:: ESERCIZI ::
**A.** Per ciascuna affermazione, indica se concorda con l'intervista a Marlen Pizzo, rispondendo sì o no e citando le parole del testo che lo stabiliscono: (i) all'Academy è stata eliminata dopo poche prove; (ii) il programma televisivo a 31 anni era qualcosa che aveva previsto; (iii) Dimensione Suono Due l'ha chiamata pochi giorni dopo l'uscita dall'Academy.
**B.** Riporta ogni riga delle voci che contiene la stringa "this", distinguendo tra maiuscole e minuscole.

Incitare una folla da stadio composta da 80mila persone è qualcosa di adrenalinico che Marlen Pizzo non avrebbe mai pensato di provare se non avesse incontrato la radio. Questa, per via della partnership tra Inter e RDS, è solo una delle capacità trasformate in avventura dalla conduttrice partita dal teatro, passata per l’Academy e arrivata in uno dei network più importanti d’Italia con tutta l’intenzione di trasferire al pubblico una spontaneità maturata nel tempo.
Negli ultimi anni l’Academy di RDS ha sfornato talenti radiofonici: come ti senti a essere tra questi?
In realtà la mia è una storia particolare: sono entrata all’Academy, ho fatto poche prove e sono uscita. Ho sbagliato e sono stata eliminata. Forse è stato meglio così visto che pochi giorni dopo mi hanno chiamata a Dimensione Suono Due (ora Dimensione Suono Soft ndr), quindi ho dovuto imparare la radio da un altro punto di vista. È stato molto formativo, ero terrorizzata dalla gestione del mixer e del microfono tutto da sola. Per un diesel come me è stato importante fare questo percorso.
Parlando dell’Academy, era l’ultima cosa che avrei voluto fare. È stata una botta di fortuna. Mi ero fatta da parte dal mondo dello spettacolo, avevo messo uno stop perché sapevo di dover cambiare direzione. Dunque ho cambiato città e lavoro, poi mi sono trovata a 31 anni a fare un programma Tv, cosa che non avevo assolutamente preventivato.
Quindi è meglio non avere aspettative radiofoniche.

:: DATI FORNITI ::
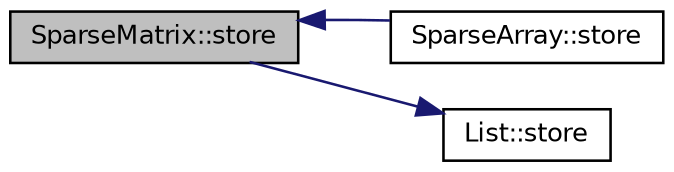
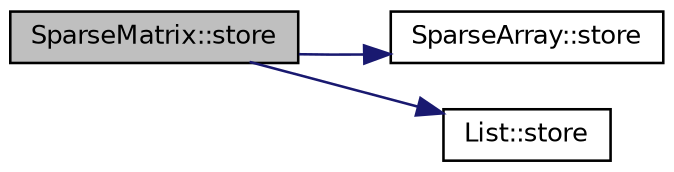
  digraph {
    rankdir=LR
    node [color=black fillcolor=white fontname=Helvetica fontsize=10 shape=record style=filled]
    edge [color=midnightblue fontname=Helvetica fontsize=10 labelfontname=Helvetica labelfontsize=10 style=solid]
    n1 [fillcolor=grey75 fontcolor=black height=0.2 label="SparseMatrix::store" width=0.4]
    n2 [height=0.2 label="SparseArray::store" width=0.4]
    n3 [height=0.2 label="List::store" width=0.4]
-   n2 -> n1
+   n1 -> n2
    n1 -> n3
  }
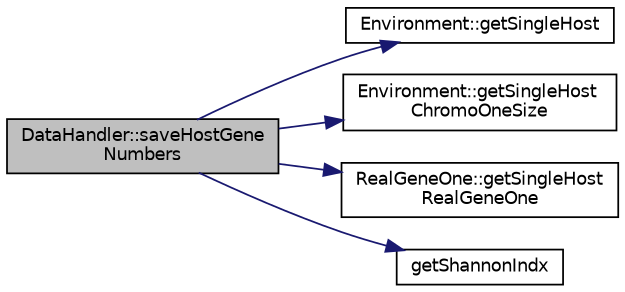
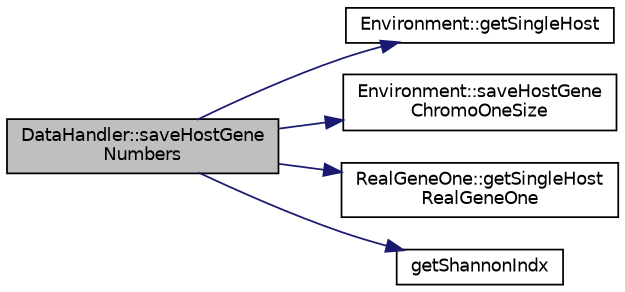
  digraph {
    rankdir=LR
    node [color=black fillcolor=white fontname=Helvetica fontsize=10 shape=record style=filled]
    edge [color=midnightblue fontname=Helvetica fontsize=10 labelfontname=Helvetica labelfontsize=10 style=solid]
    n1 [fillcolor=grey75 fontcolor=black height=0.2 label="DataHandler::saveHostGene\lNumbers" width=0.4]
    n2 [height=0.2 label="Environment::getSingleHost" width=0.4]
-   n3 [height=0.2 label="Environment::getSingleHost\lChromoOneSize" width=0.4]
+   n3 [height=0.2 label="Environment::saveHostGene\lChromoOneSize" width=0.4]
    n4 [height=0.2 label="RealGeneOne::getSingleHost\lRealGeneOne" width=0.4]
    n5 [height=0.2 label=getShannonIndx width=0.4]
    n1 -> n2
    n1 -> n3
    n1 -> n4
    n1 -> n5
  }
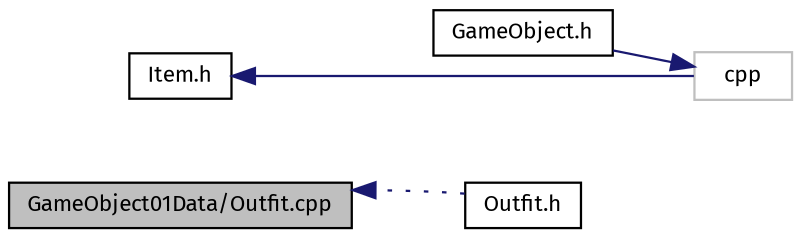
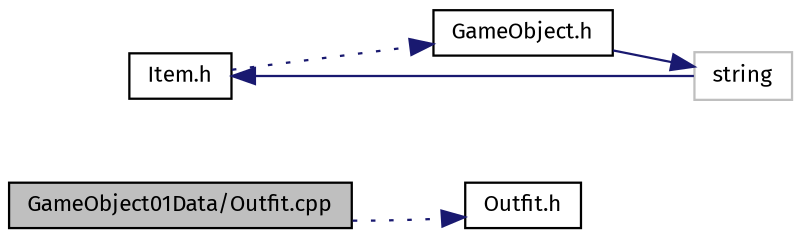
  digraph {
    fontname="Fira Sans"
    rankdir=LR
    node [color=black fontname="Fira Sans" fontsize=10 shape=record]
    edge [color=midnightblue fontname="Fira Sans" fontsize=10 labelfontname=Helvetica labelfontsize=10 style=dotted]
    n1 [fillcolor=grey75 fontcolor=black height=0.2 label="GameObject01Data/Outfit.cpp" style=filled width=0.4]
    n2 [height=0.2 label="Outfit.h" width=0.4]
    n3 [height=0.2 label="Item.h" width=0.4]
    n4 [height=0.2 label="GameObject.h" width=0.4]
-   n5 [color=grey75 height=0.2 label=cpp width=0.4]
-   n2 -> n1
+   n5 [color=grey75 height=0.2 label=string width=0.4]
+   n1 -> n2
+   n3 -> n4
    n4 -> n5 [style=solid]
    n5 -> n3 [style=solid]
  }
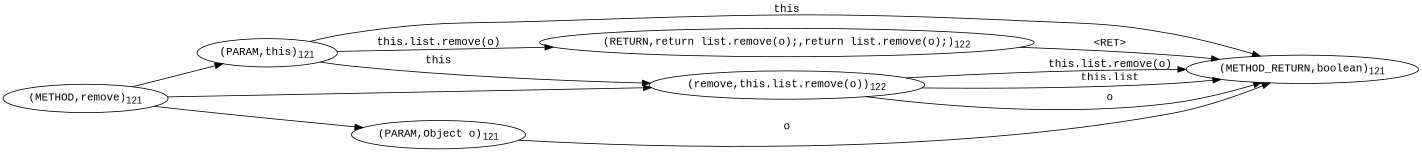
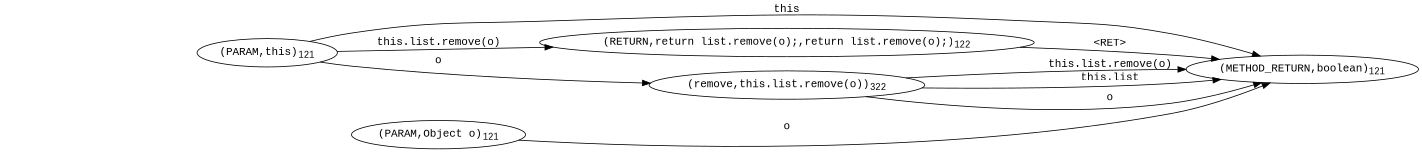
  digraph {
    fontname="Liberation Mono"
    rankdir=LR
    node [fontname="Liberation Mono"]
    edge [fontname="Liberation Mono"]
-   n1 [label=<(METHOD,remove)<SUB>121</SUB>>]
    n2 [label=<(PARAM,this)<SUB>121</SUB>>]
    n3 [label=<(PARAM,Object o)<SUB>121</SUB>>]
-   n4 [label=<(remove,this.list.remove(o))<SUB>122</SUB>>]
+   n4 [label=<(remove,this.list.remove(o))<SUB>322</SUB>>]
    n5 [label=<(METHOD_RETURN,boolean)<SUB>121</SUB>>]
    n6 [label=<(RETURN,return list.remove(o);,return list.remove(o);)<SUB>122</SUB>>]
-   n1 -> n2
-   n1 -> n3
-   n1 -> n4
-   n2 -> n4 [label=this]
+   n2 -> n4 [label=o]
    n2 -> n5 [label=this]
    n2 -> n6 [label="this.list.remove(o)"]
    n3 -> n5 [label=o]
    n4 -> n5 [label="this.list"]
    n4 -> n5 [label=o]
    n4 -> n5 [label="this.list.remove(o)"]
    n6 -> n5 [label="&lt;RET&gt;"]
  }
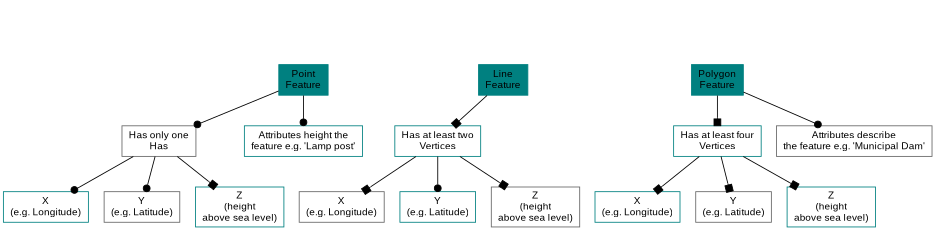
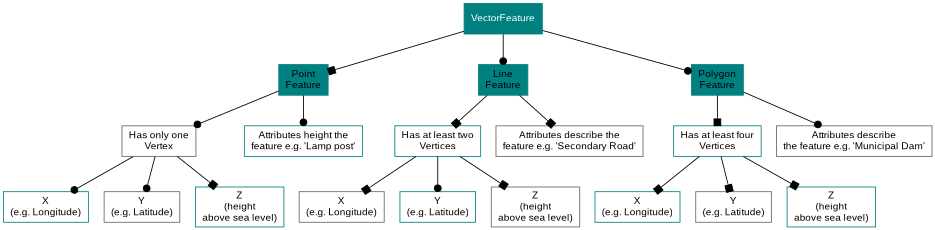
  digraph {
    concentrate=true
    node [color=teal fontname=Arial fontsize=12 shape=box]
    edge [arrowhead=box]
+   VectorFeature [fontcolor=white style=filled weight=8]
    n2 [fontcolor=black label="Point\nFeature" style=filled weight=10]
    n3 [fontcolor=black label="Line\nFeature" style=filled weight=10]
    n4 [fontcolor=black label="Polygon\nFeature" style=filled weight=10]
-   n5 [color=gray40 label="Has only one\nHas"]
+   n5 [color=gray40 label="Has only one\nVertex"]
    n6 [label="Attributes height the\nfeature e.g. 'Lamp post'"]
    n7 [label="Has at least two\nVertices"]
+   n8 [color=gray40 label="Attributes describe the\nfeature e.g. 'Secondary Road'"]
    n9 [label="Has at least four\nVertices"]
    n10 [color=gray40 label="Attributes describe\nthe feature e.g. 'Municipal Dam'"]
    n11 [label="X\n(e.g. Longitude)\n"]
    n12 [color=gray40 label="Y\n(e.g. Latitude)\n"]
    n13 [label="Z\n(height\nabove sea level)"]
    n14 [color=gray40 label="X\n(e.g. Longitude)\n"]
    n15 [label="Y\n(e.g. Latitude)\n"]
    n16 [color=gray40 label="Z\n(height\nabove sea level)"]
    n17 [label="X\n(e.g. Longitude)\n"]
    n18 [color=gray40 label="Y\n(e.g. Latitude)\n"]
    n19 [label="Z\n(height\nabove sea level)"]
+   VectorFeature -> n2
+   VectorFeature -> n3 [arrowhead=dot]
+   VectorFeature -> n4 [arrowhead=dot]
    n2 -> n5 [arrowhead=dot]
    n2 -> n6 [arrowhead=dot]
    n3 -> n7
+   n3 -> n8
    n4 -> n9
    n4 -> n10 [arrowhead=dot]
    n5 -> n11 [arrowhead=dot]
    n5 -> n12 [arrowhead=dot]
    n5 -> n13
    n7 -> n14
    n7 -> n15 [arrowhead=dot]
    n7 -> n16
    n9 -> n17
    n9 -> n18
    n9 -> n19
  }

:: RISPOSTE DATE ::
**A.**
(i) Sì: «Ho sbagliato e sono stata eliminata.»
(ii) No: «cosa che non avevo assolutamente preventivato»
(iii) Sì: «pochi giorni dopo mi hanno chiamata a Dimensione Suono Due»

**B.**
    n2 [label=<(PARAM,this)<SUB>121</SUB>>]
-   n4 [label=<(remove,this.list.remove(o))<SUB>122</SUB>>]
+   n4 [label=<(remove,this.list.remove(o))<SUB>322</SUB>>]
-   n2 -> n4 [label=this]
    n2 -> n5 [label=this]
    n2 -> n6 [label="this.list.remove(o)"]
    n4 -> n5 [label="this.list"]
    n4 -> n5 [label="this.list.remove(o)"]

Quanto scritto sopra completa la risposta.